- **PASSAGE FOR REVIEW**:
So, let’s jump right in. Whether you have a literal belief in the Bible or consider it a book of ancient stories, you have to recognize it as a major cornerstone of Western civilization — and patriarchy.

And yes, the Israeli-Palestinian conflicts go way, way, way back. (You can do a Google search about the belief that the enmity goes all the way back to Isaac and Ishmael; there are a lot of sources that talk about it, all of widely different religious and political views, so I’m not going to recommend one in particular.)

What do some ancient stories about Isaac and Ishmael in the Old Testament and the Quran have to do with what’s happening in Israel today?

A lot. You have to bear in mind two things: First, their ancestral lands were hugely important to these people, and they needed large families to hold onto them. They had to keep the lands populated and they needed many sons to care for the large flocks they depended on.

That’s why you see women in the Bible taking such extreme steps to have children.

In Biblical times, women were nothing without children.

It was their entire reason for being. So, if you were a barren woman, your life was a misery. You would do literally anything to have a child, specifically a son. Your life was meaningless otherwise.

- **MATERIAL PROVIDED**:
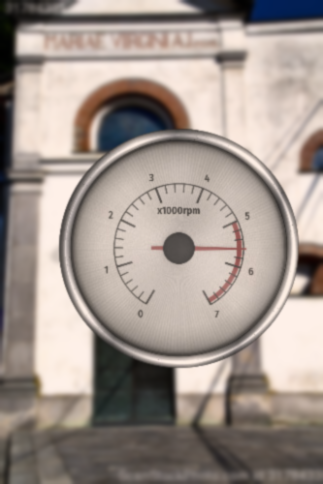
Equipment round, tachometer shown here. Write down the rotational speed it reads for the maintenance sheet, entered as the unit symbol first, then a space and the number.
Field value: rpm 5600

- **REQUEST 1**:
Answer these questions from the passage on Isaac and Ishmael:
(a) Besides Western civilization, what does the passage call the Bible a major cornerstone of?
(b) Why did these people need many sons?
(c) In Biblical times, what were women without children?
- **REQUEST 2**:
Summarize the passage on Isaac and Ishmael in two sentences.
- **REQUEST 3**:
List every religious scripture the passage on Isaac and Ishmael names.
The material that comes after the passage stands apart from it.

- **WRITTEN ANSWER 1**:
(a) Patriarchy.
(b) They needed many sons to care for the large flocks they depended on.
(c) They were nothing.

- **WRITTEN ANSWER 2**:
The Bible is a major cornerstone of Western civilization and patriarchy, and the Israeli-Palestinian conflicts go back a very long way, with some tracing the enmity to Isaac and Ishmael. Because ancestral lands were hugely important and large families with many sons were needed to keep them populated and tend the flocks, women without children were nothing, and barren women would do anything to have a son.

- **WRITTEN ANSWER 3**:
The Bible, the Old Testament, the Quran